* [JOB]
Copy every line of the extracted text in the data below word for word, keeping the original order. Leave out the images themselves.

━━━ DATA TO USE ━━━

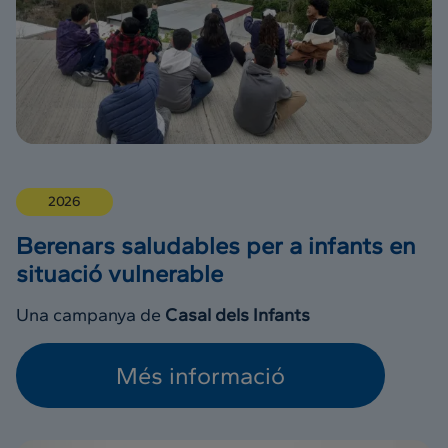
2026
Berenars saludables per a infants en
situació vulnerable
Una campanya de
Casal dels Infants
Més informació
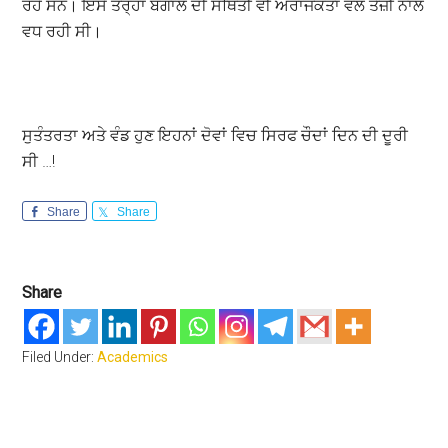
ਰਹੇ ਸਨ। ਇਸੇ ਤਰ੍ਹਾਂ ਬੰਗਾਲ ਦੀ ਸਥਿਤੀ ਵੀ ਅਰਾਜਕਤਾ ਵੱਲ ਤੇਜ਼ੀ ਨਾਲ
ਵਧ ਰਹੀ ਸੀ।
ਸੁਤੰਤਰਤਾ ਅਤੇ ਵੰਡ ਹੁਣ ਇਹਨਾਂ ਦੋਵਾਂ ਵਿਚ ਸਿਰਫ ਚੌਦਾਂ ਦਿਨ ਦੀ ਦੂਰੀ
ਸੀ …!
Share
Share
Share
Filed Under:
Academics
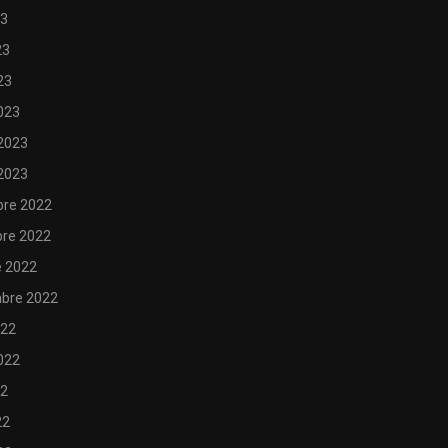
23
23
23
023
 2023
 2023
re 2022
re 2022
e 2022
bre 2022
022
2022
22
22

━━━

* [ANSWER BOX]
2026
Berenars saludables per a infants en
situació vulnerable
Una campanya de
Casal dels Infants
Més informació
ਰਹੇ ਸਨ। ਇਸੇ ਤਰ੍ਹਾਂ ਬੰਗਾਲ ਦੀ ਸਥਿਤੀ ਵੀ ਅਰਾਜਕਤਾ ਵੱਲ ਤੇਜ਼ੀ ਨਾਲ
ਵਧ ਰਹੀ ਸੀ।
ਸੁਤੰਤਰਤਾ ਅਤੇ ਵੰਡ ਹੁਣ ਇਹਨਾਂ ਦੋਵਾਂ ਵਿਚ ਸਿਰਫ ਚੌਦਾਂ ਦਿਨ ਦੀ ਦੂਰੀ
ਸੀ …!
Share
Share
Share
Filed Under:
Academics
23
23
23
023
 2023
 2023
re 2022
re 2022
e 2022
bre 2022
022
2022
22
22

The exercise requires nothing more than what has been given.